Not challenging the hit by pitch

Back to the hit by pitch that put Lonnie Chisenhall on first, loaded the bases and brought Francisco Lindor to the plate.

Replays showed the ball actually hit the knob of the bat, but Girardi said he didn’t challenge because he had nothing to indicate that Chisenhall was not hit by the pitch. But his catcher, Gary Sanchez — the guy closest to the action — was telling Girardi to challenge. Lonnie Chisenhall did not react like he’d just been hit on the hand by a pitch and Girardi ignored that as well.

Girardi then said he didn’t have enough time to figure out what to do and, as a former catcher, didn’t want to mess up his pitcher’s rhythm.

What rhythm?

Green was up in the zone, had gotten a fly ball out, allowed a double and hit a batter. And it’s not as if Girardi has never challenged a call with his pitcher on the mound.

When someone offers you three excuses for what they did, it might indicate none of them is very good.

The defensive positioning on the game winner

In the 11th inning Todd Frazier wound up on second base with nobody out and Girardi pinch ran for him. The pinch runner was Ronald Torreyes and almost immediately, Torreyes managed to get picked off. So in the bottom of the 13th inning, Torreyes was playing third base instead of Frazier.

With nobody out, Cleveland’s Austin Jackson walked and stole second base.

The guy at the plate was Yan Gomes and his job was to hit the ball to the right side of the infield and, if the ball didn’t sneak through for a hit, make sure Jackson was on third base when the next guy came to the plate.
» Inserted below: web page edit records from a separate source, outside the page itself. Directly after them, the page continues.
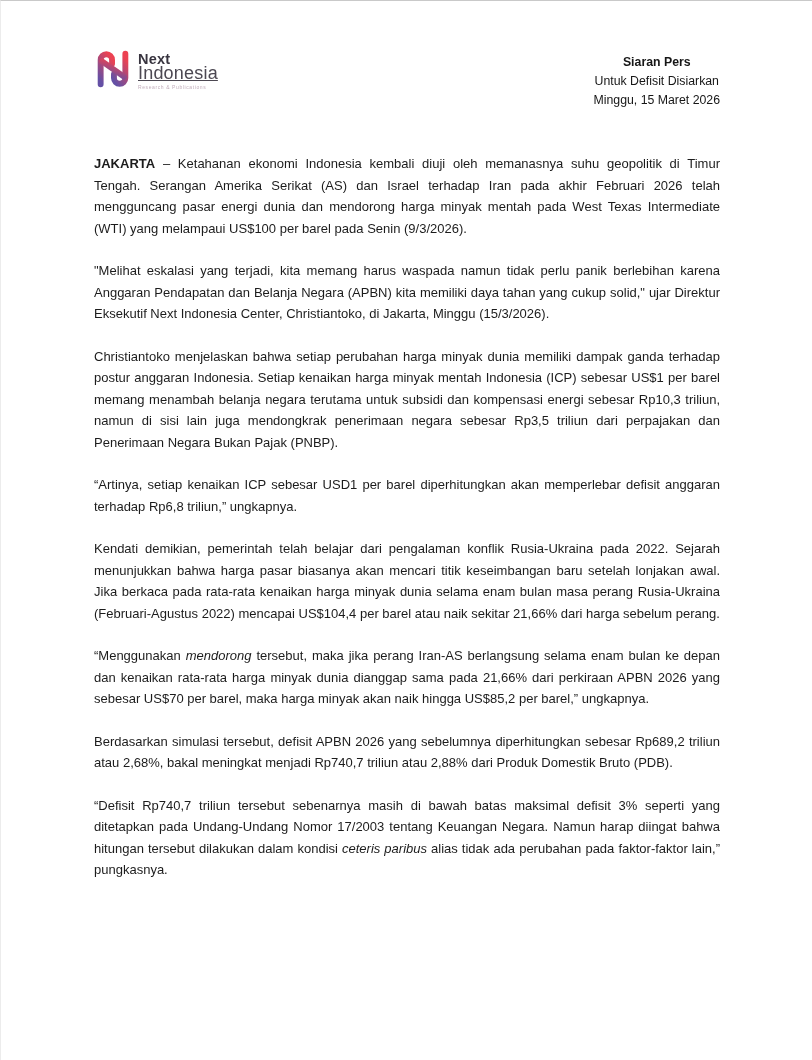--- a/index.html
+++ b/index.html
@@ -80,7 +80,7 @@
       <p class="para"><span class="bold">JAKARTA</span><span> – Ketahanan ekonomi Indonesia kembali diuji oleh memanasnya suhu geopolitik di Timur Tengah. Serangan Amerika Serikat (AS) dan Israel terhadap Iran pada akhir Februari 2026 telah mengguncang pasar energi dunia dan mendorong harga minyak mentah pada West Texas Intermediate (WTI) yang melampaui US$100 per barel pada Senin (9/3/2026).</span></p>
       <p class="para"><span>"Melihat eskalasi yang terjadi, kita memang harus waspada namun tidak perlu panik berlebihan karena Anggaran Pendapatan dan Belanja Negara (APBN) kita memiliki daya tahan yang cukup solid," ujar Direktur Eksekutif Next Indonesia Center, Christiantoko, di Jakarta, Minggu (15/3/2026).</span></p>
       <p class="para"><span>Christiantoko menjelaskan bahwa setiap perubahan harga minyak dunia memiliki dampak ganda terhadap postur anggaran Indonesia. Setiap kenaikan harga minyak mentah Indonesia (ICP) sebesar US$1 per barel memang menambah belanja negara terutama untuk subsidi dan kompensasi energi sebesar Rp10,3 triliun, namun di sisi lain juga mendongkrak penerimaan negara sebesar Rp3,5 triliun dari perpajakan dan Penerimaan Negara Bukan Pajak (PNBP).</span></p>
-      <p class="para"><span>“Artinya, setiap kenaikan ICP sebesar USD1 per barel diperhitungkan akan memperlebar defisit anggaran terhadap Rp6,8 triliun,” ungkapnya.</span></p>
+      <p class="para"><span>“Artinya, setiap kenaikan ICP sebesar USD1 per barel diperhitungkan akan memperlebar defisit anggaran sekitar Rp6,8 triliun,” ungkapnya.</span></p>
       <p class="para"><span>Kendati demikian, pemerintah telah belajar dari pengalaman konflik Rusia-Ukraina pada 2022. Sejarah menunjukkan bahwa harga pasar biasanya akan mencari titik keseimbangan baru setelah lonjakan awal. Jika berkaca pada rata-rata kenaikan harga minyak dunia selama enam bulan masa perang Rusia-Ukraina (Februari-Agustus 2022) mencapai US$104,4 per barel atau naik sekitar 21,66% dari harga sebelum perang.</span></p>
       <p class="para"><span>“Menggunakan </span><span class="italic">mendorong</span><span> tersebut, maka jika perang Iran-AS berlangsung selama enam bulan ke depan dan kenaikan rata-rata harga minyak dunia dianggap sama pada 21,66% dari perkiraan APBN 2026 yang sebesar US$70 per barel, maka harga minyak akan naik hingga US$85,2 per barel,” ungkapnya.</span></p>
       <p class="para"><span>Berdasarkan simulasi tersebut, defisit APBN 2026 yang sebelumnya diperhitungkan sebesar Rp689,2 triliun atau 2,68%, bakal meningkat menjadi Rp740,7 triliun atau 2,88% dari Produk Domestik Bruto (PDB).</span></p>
So the Yankees pitcher Dellin Betances was throwing Gomes curves and sliders; off-speed pitches designed to get Gomes to pull the ball to the left side of the infield and freeze Jackson at second base. On the tenth pitch of the at bat, Gomes pulled a slider and Betances had what he wanted; a groundball to the pull side of the field.

But despite knowing his pitcher was throwing off-speed pitches, Torreyes was not positioned on the left-field line. The ball went between him and third base, Jackson scored and the Indians had an extra-inning win.

In 2014 the Royals won a Wild Card game when Salvador Perez pulled a slider past Oakland A’s third baseman Josh Donaldson. Afterwards, several people wondered why Donaldson was not positioned on the line when the A’s pitcher — current Royal Jason Hammel — was throwing Perez nothing but sliders.

The infield coach is supposed to position the players, but nothing prevents a manager from saying: “Shouldn’t our third baseman be closer to the line?”

Girardi is getting blown up

Look up Joe Girardi’s name on the internet this morning and you’ll see a bunch of articles roasting him for Friday night’s game. If the Yankees don’t win this series and Girardi gets fired, this game probably had something to do with it.

When I saw how the Indians won — on a play very similar to the Royals Wild Card win — it made me think of Ned Yost and the term “Yosted.”

But look on the bright side: Royals fans have never been “Girardied.”